63%Carbon footprint reduction in the roadmap
361,870 EURAnnual savings identified
Net zeroFull pathway modelled

For a large pharmaceutical site, EM3 turned a site assessment into a decision-ready decarbonisation roadmap. We quantified total site energy use and emissions, identified a set of energy and carbon reduction opportunities, and modelled the financial and operational impact of each.

The roadmap identified 361,870 euro of annual savings and a 63 percent reduction in the site carbon footprint achievable through the identified measures, then set out a broader pathway to full decarbonisation, including the additional measures required to reach net zero. The value is not just the savings, but seeing how different levels of ambition translate into cost, carbon reduction and operational change over time.

Overhead view of a modern operational industrial plant
EM3 engineer with a system blueprint beside industrial switchgear
Why EM3

Why EM3

  • Built from the ground up

    The roadmap is built from site-specific engineering analysis, not imposed as a top-down strategy, so it reflects how your site actually operates.

  • Grounded, not theoretical

    It links system-level energy analysis, real operating conditions and detailed financial modelling, so the plan holds up when it meets the realities of the site.

  • Vendor-neutral

    With no ties to equipment suppliers, the roadmap focuses on the best overall outcome for the site rather than driving toward specific technologies.

  • Designed to lead into delivery

    MACCs, financial models and phased strategies mean the roadmap supports capital investment decisions, internal business cases and grant applications, not just a description of possibilities.

How we engage

How We Engage

Typical durationAround ten weeks
Engagement model

The roadmap is delivered as a fixed-price project, typically around ten weeks, with payments linked to milestones such as project initiation, completion of the site visit and issue of the final report. Where recent audit or baseline data already exists we build on it, which can shorten the timeline. The exact scope is confirmed in a proposal.

FAQ

Frequently Asked Questions

How is a decarbonisation roadmap different from an energy audit?

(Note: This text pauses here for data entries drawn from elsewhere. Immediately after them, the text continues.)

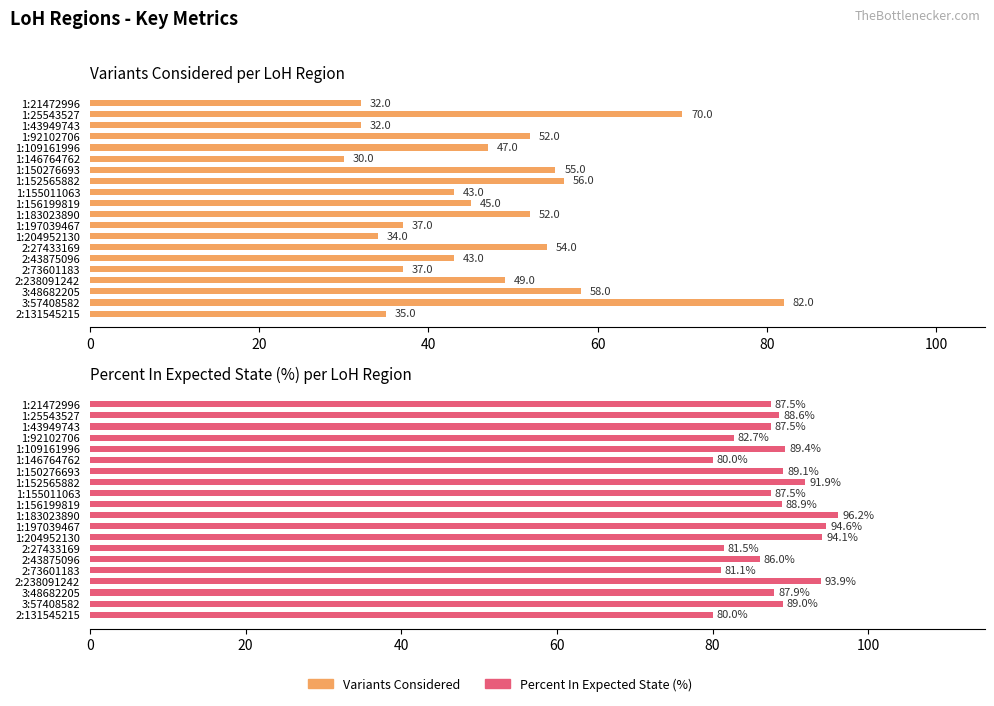

Rank the series by their average value, from highest to lowest.

Percent In Expected State (%), Variants Considered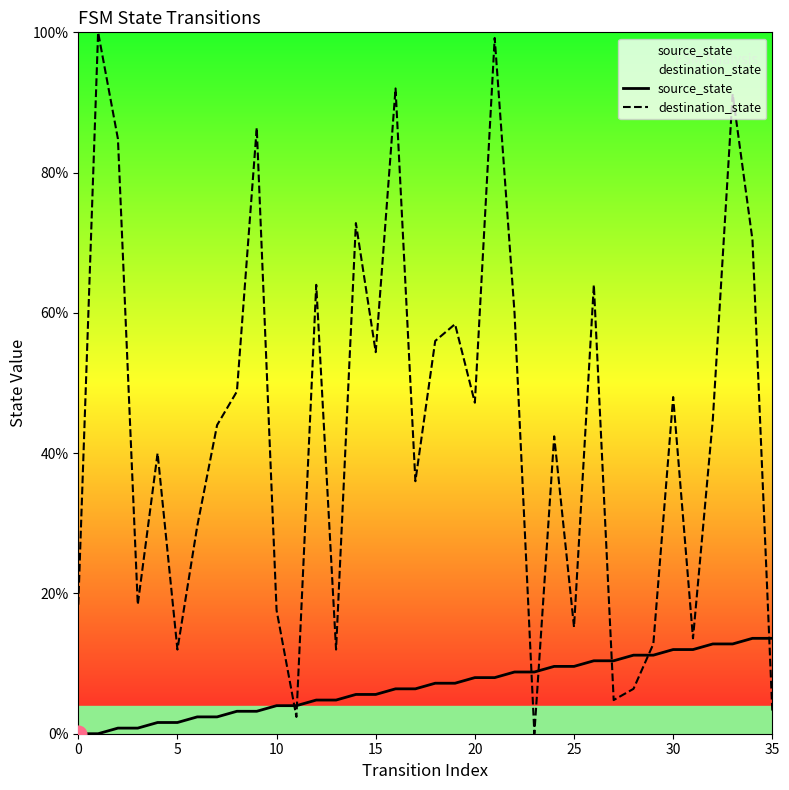

How many lines are shown in the chart?

2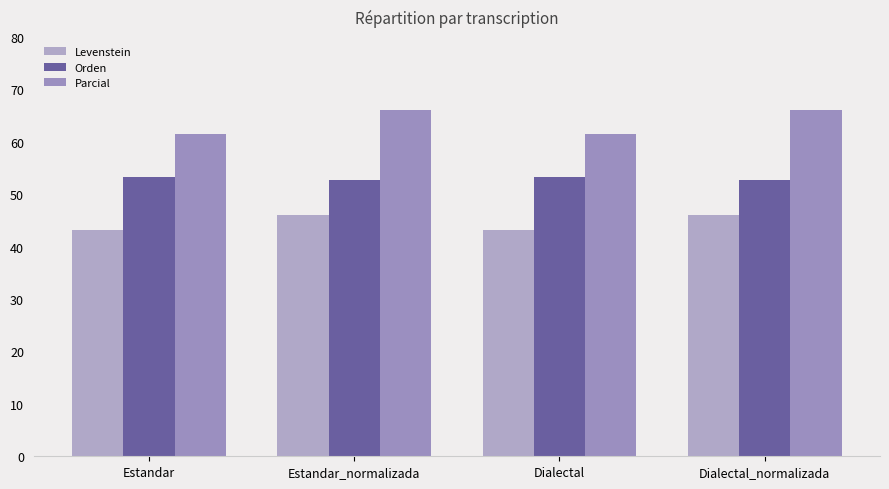

What is the label of the 3rd bar from the left?

Dialectal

An audit or baseline identifies and quantifies opportunities. The roadmap takes that further: it sequences those opportunities into a phased, costed plan that connects today's actions to your long-term carbon and energy targets, with the dependencies between projects made explicit.

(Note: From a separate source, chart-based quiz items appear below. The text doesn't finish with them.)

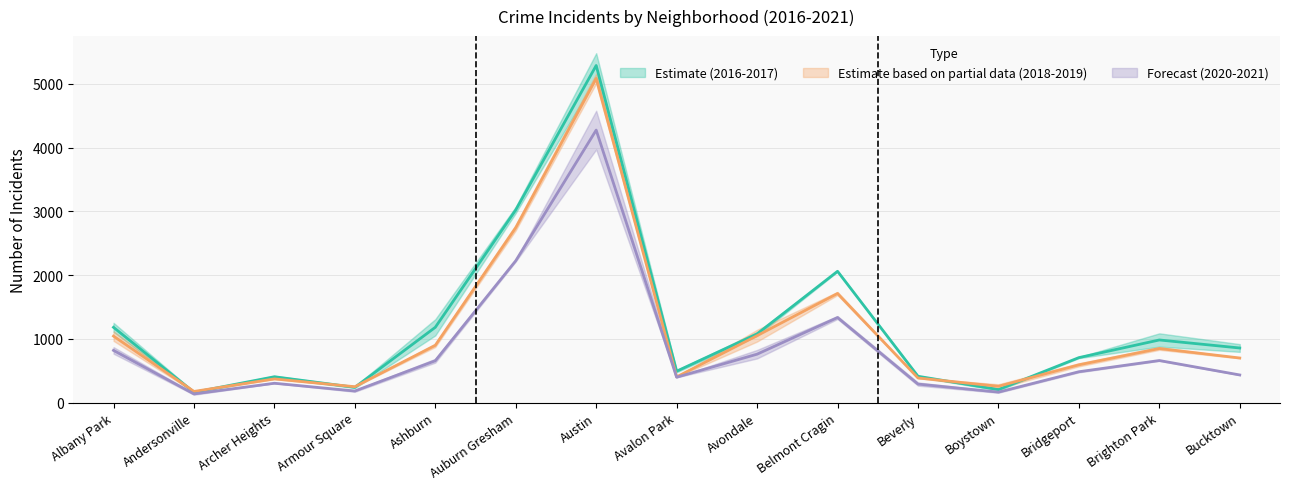

Reading left to right, list all the values displayed in this chart.

2017: 1180.5	161.0	405.0	239.0	1180.5	3022.0	5288.0	492.0	1076.5	2059.5	412.5	203.5	705.0	982.0	856.0
2019: 1042.5	174.5	371.0	248.5	898.0	2744.0	5085.0	403.0	1049.5	1711.5	385.5	255.5	592.0	848.0	699.0
2021: 818.5	135.0	303.0	181.0	656.5	2224.5	4274.5	397.5	759.0	1334.0	290.0	163.5	483.5	659.5	433.0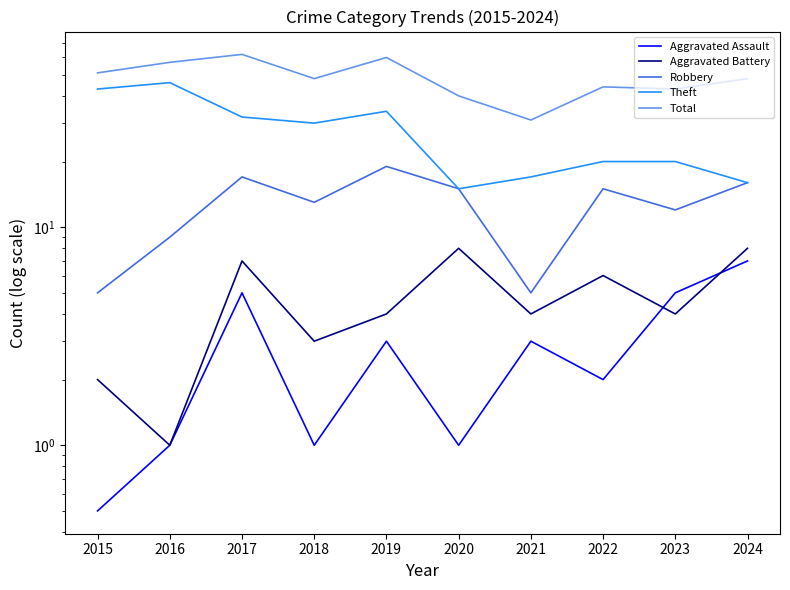

Which label corresponds to the smallest value in the chart?

2015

Do we need an audit or baseline first?

The roadmap builds directly on energy audits and carbon baseline analysis. Where you already have recent data we build on it, which can shorten the timeline. Where you do not, we establish the current state as part of the work.

How are the opportunities prioritised?

They are structured into phases based on complexity, cost and payback, operational impact and the dependencies between projects, so you can see what to do immediately, what needs further development and what sits in the longer term.

What financial detail do we get?

Each opportunity is modelled for energy savings, CO2 reduction, capital and financial performance including IRR and NPV. The roadmap also includes a marginal abatement cost curve and grant and funding analysis to support the business case.

Does it cover electrification and renewables?

Yes. Opportunities span operational improvements, system optimisation, equipment upgrades, fuel switching and electrification, and renewable energy integration, all assessed against your specific systems and constraints.

How long does it take?

Around ten weeks for a full roadmap. Where recent audit or baseline data already exists, we build on it and the timeline can be shorter.